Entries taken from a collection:
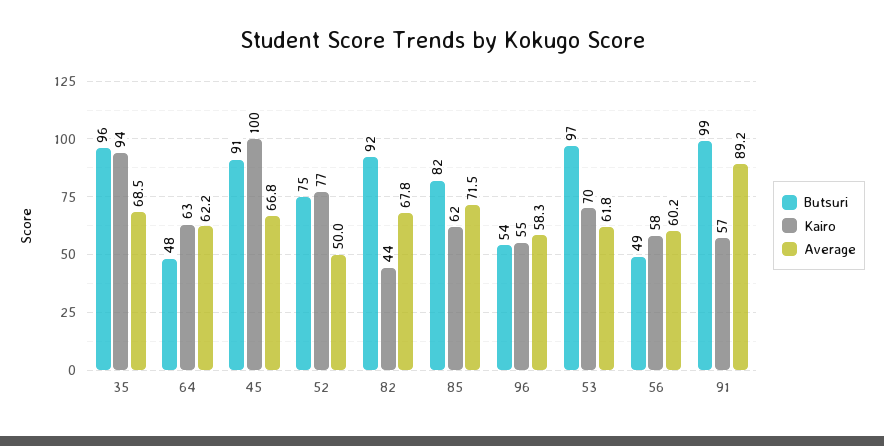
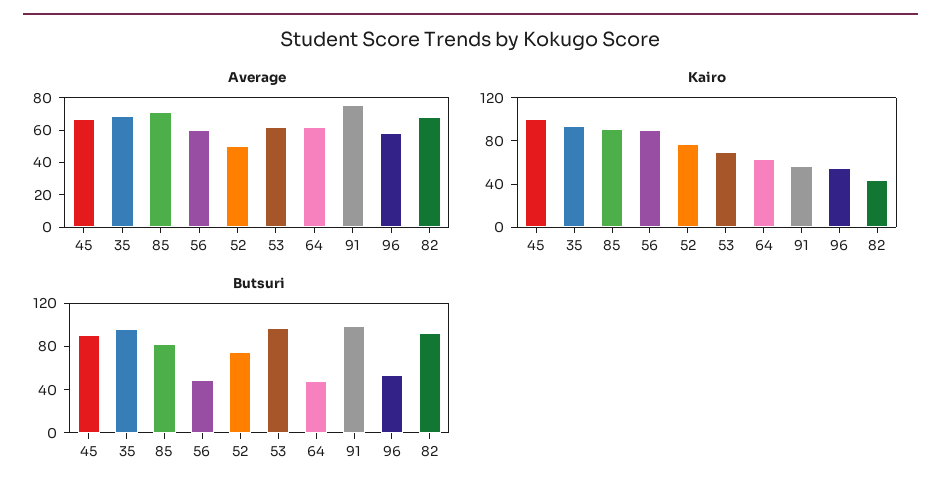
  {
    "Butsuri": {
      "35": 96,
      "64": 48,
      "45": 91,
      "52": 75,
      "82": 92,
      "85": 82,
      "96": 54,
      "53": 97,
      "56": 49,
      "91": 99
    },
    "Kairo": {
      "35": 94,
      "64": 63,
      "45": 100,
      "52": 77,
      "82": 44,
-     "85": 62,
+     "85": 90,
      "96": 55,
      "53": 70,
-     "56": 58,
+     "56": 90,
      "91": 57
    },
    "Average": {
      "35": 68.5,
      "64": 62.2,
      "45": 66.8,
      "52": 50,
      "82": 67.8,
      "85": 71.5,
      "96": 58.3,
      "53": 61.8,
      "56": 60.2,
-     "91": 89.2
+     "91": 75
    }
  }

▶ _JOB_
Copy the records above exactly, omitting every picture.

▶ _RESPONSE BELOW_
  {
    "Butsuri": {
      "35": 96,
      "64": 48,
      "45": 91,
      "52": 75,
      "82": 92,
      "85": 82,
      "96": 54,
      "53": 97,
      "56": 49,
      "91": 99
    },
    "Kairo": {
      "35": 94,
      "64": 63,
      "45": 100,
      "52": 77,
      "82": 44,
-     "85": 62,
+     "85": 90,
      "96": 55,
      "53": 70,
-     "56": 58,
+     "56": 90,
      "91": 57
    },
    "Average": {
      "35": 68.5,
      "64": 62.2,
      "45": 66.8,
      "52": 50,
      "82": 67.8,
      "85": 71.5,
      "96": 58.3,
      "53": 61.8,
      "56": 60.2,
-     "91": 89.2
+     "91": 75
    }
  }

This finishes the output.